─── Task inputs ───

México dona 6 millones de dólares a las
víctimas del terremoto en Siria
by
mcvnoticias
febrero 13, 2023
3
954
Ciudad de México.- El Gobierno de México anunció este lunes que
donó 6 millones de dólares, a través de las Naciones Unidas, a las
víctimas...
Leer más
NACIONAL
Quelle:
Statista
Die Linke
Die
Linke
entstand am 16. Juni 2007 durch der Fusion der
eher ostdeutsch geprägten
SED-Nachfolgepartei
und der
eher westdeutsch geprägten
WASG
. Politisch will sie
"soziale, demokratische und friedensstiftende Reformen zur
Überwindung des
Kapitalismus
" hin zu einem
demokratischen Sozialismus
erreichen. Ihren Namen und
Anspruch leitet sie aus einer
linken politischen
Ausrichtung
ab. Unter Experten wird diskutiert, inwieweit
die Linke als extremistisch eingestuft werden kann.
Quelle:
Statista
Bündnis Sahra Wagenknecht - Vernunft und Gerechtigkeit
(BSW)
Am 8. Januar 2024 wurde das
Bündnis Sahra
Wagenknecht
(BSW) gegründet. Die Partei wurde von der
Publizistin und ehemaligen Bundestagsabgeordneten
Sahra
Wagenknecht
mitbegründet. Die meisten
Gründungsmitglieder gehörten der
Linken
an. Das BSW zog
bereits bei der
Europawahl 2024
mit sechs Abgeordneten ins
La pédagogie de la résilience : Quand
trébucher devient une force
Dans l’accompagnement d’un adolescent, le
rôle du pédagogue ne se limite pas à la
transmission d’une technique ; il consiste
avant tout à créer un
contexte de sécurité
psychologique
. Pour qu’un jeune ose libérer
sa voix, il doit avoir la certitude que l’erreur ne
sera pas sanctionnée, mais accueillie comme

───

Job: Repeat the data above exactly.

Answer for this exercise:
México dona 6 millones de dólares a las
víctimas del terremoto en Siria
by
mcvnoticias
febrero 13, 2023
3
954
Ciudad de México.- El Gobierno de México anunció este lunes que
donó 6 millones de dólares, a través de las Naciones Unidas, a las
víctimas...
Leer más
NACIONAL
Quelle:
Statista
Die Linke
Die
Linke
entstand am 16. Juni 2007 durch der Fusion der
eher ostdeutsch geprägten
SED-Nachfolgepartei
und der
eher westdeutsch geprägten
WASG
. Politisch will sie
"soziale, demokratische und friedensstiftende Reformen zur
Überwindung des
Kapitalismus
" hin zu einem
demokratischen Sozialismus
erreichen. Ihren Namen und
Anspruch leitet sie aus einer
linken politischen
Ausrichtung
ab. Unter Experten wird diskutiert, inwieweit
die Linke als extremistisch eingestuft werden kann.
Quelle:
Statista
Bündnis Sahra Wagenknecht - Vernunft und Gerechtigkeit
(BSW)
Am 8. Januar 2024 wurde das
Bündnis Sahra
Wagenknecht
(BSW) gegründet. Die Partei wurde von der
Publizistin und ehemaligen Bundestagsabgeordneten
Sahra
Wagenknecht
mitbegründet. Die meisten
Gründungsmitglieder gehörten der
Linken
an. Das BSW zog
bereits bei der
Europawahl 2024
mit sechs Abgeordneten ins
La pédagogie de la résilience : Quand
trébucher devient une force
Dans l’accompagnement d’un adolescent, le
rôle du pédagogue ne se limite pas à la
transmission d’une technique ; il consiste
avant tout à créer un
contexte de sécurité
psychologique
. Pour qu’un jeune ose libérer
sa voix, il doit avoir la certitude que l’erreur ne
sera pas sanctionnée, mais accueillie comme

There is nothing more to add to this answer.